Primero a la prisión militar de Alcalá de Henares, donde el director nos permitió a mi viejo marido el pintor Erik el Belga y a mí enviarle por seur una Virgen Niña para que iluminara la soledad de su celda. Y el director del presidio se atragantaba al darme el permiso y se le notaba el llanto de pena y de vergüenza en la voz y el júbilo por la llegada de esa niña judía, tan preciosa, que desde entonces acompañó a mi General en sus batallas contra el mal y contra el hijoputismo. ¡Maldita la mano y el alma del bellaco que firmó la expulsión de la Guardia Civil de quien vivió ofreciendo su vida por Dios y por España! Maldito sea ante los ojos del Padre el ser inmundo que ordenó arrancar honores y derechos a un hombre de Dios. Soy rifeña, mi alma lo es y yo le maldigo desde todo los yins de mi tierra reseca, desde todos los espíritus diabólicos que pueblan las noches del Atlas. Que se pudran su sangre y la de toda su descendencia. Y así será si hay Justicia Divina. ¿A que nuestras maldiciones tienen una extraña justicia poética? Es que los del Rif somos muy nuestros para encajar las injusticias y nos gustan las brujerías más que a un gandul un cargo de confianza. De Alcalá al siniestro helor de Ocaña, adonde no mandan ni a los perros porque intervienen los de la Protectora de Animales. Y un cuadro inmenso del Albaicín para dibujar en el agujero una ventana a su Granada.
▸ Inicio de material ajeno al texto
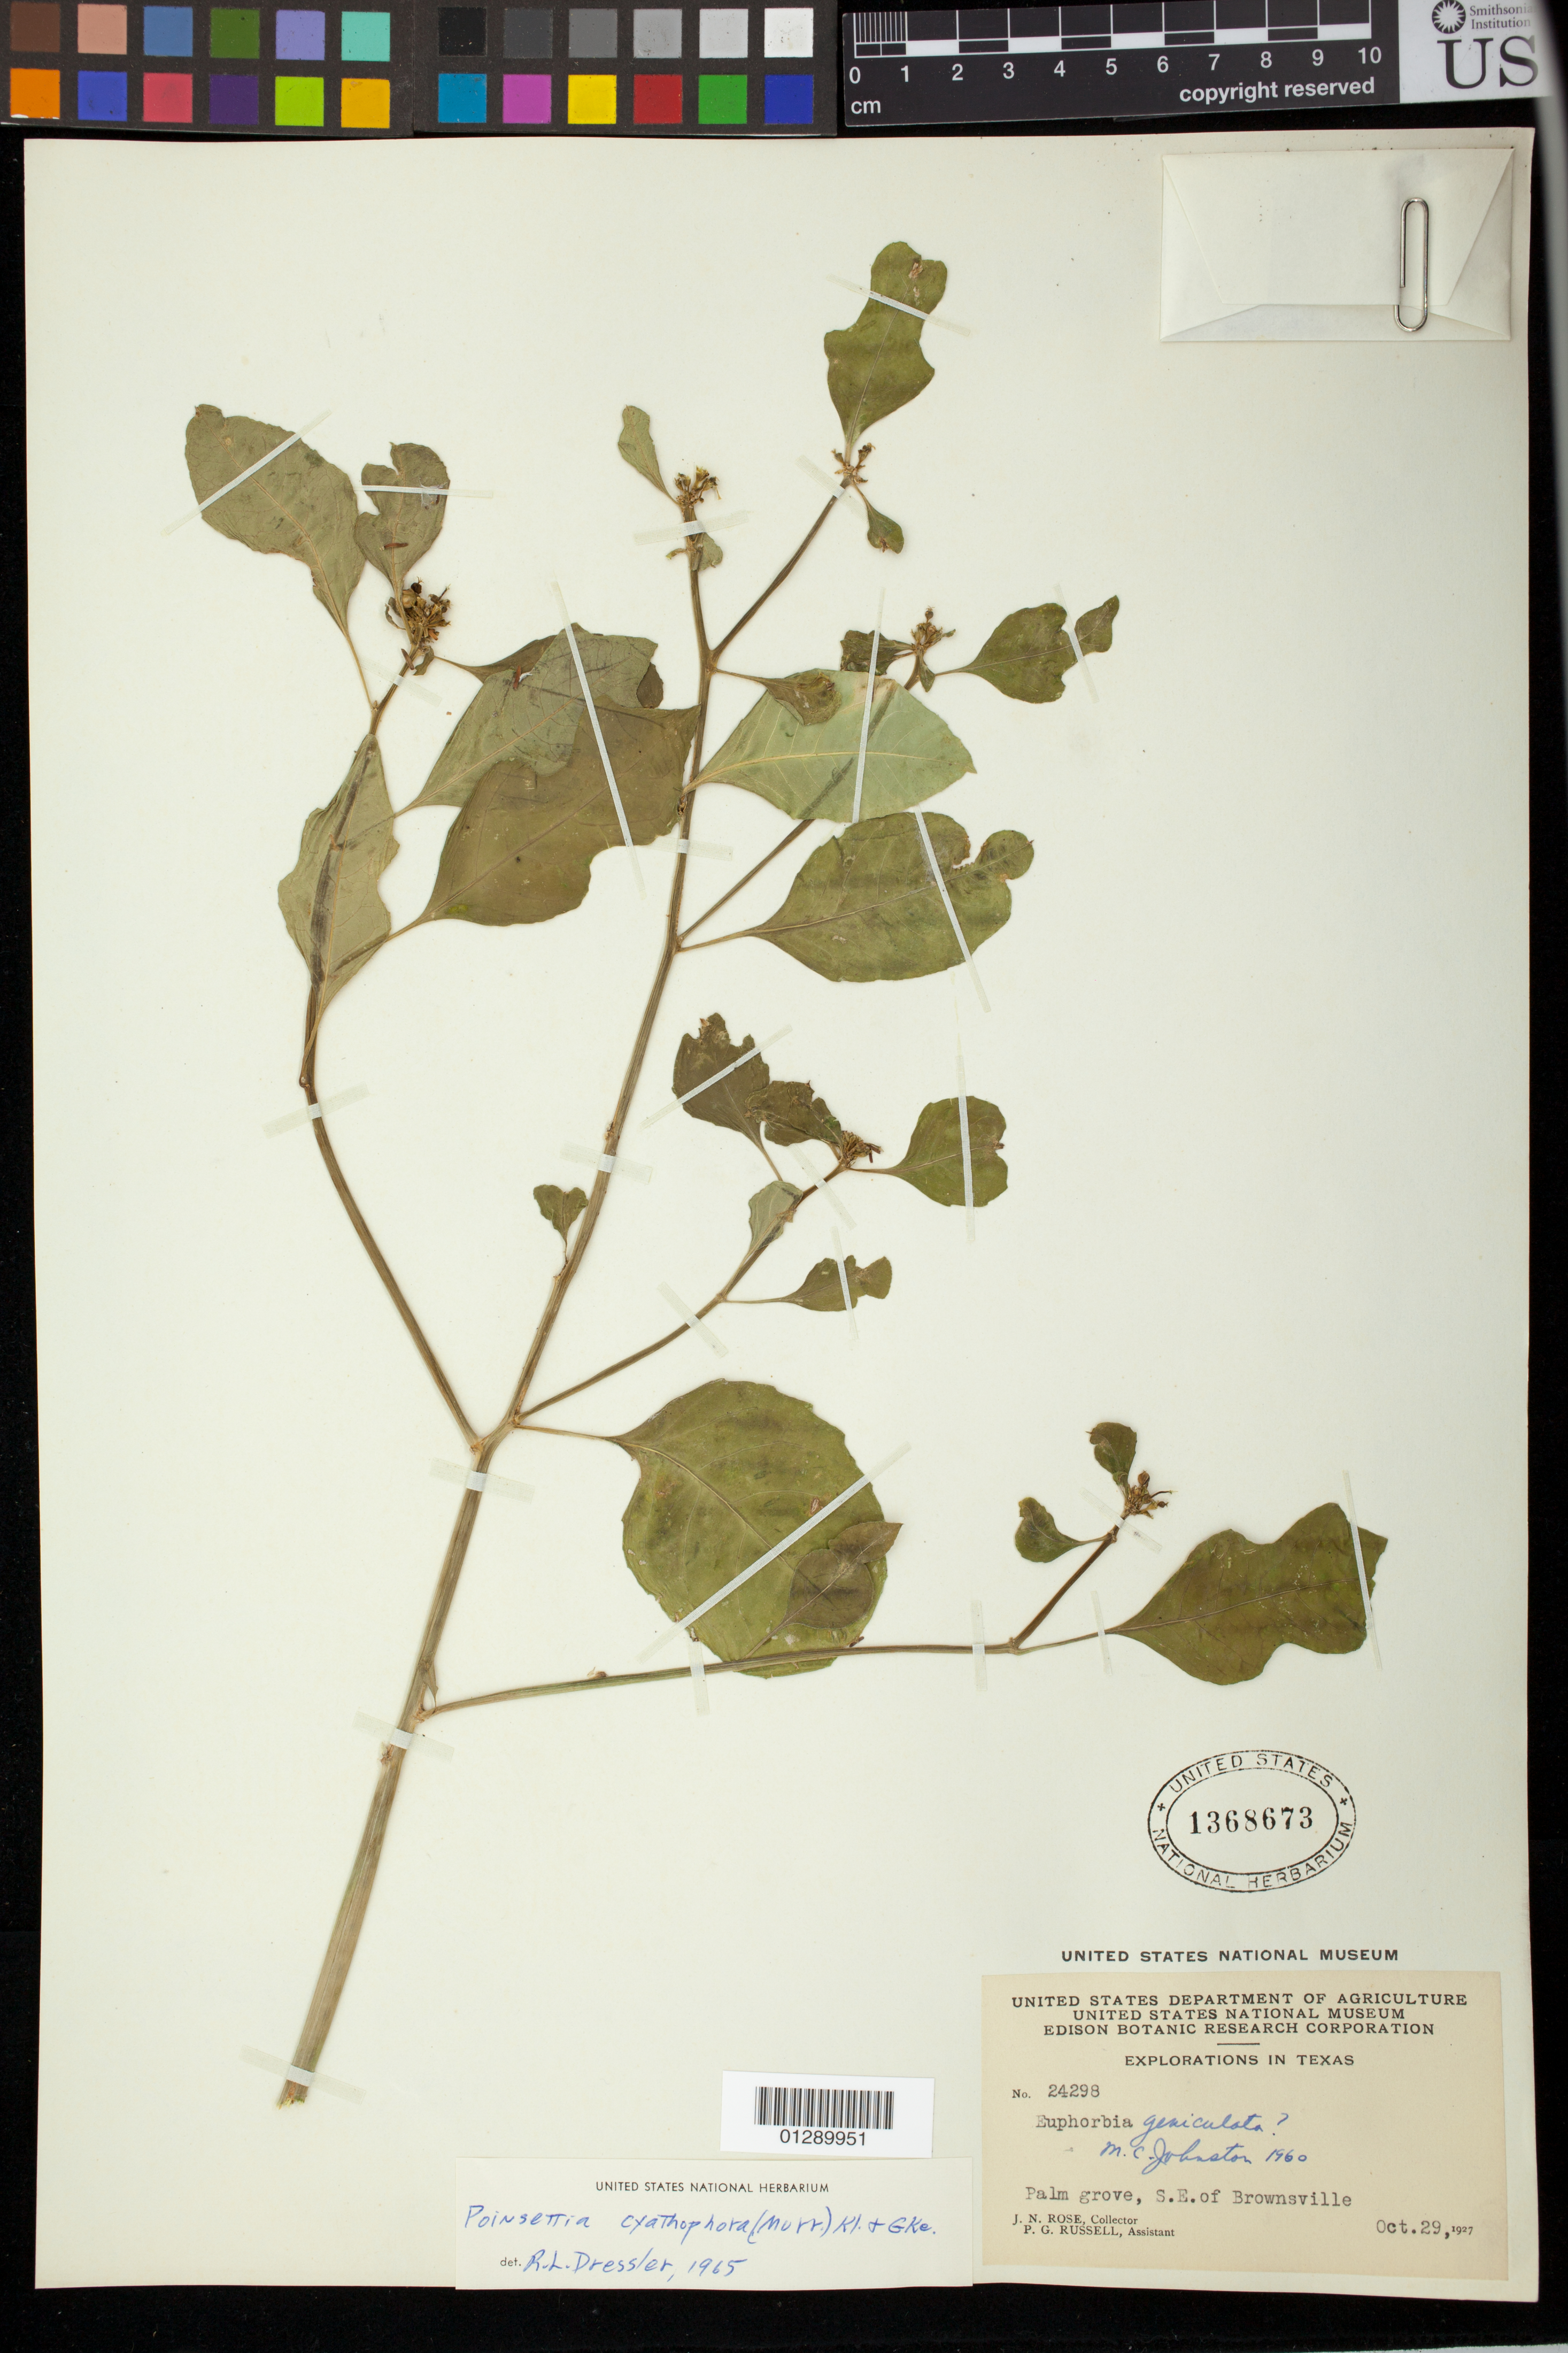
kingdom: Plantae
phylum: Tracheophyta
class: Magnoliopsida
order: Malpighiales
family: Euphorbiaceae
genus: Euphorbia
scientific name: Euphorbia heterophylla var. cyathophora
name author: (Murr.) Griseb.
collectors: J. N. Rose & P. G. Russell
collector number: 24298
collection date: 1927-10-29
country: United States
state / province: Texas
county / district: Cameron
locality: Southeast of Brownsville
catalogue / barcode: US 1368673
Y cientos de cartas y mi General muriéndose a chorros sin que esos hijos de Satán respondieran a un indulto avalado por más de un millón de firmas. Las cartas de mi General eran lecciones de honor y de hombría, un tesoro ético que todos deberían leer. ¡Estaba tan enfermo y le trataban tan mal! Algún día me encontraré con Aznar, hoy gran estadista, que no con Aznarín, pero aún así le escupiré en la cara. Luego se lo explicaré y si no lo entiende que le jodan, pero el honor es patrimonio del alma y el alma solo es de Dios. Y el alma rifeña, más aún.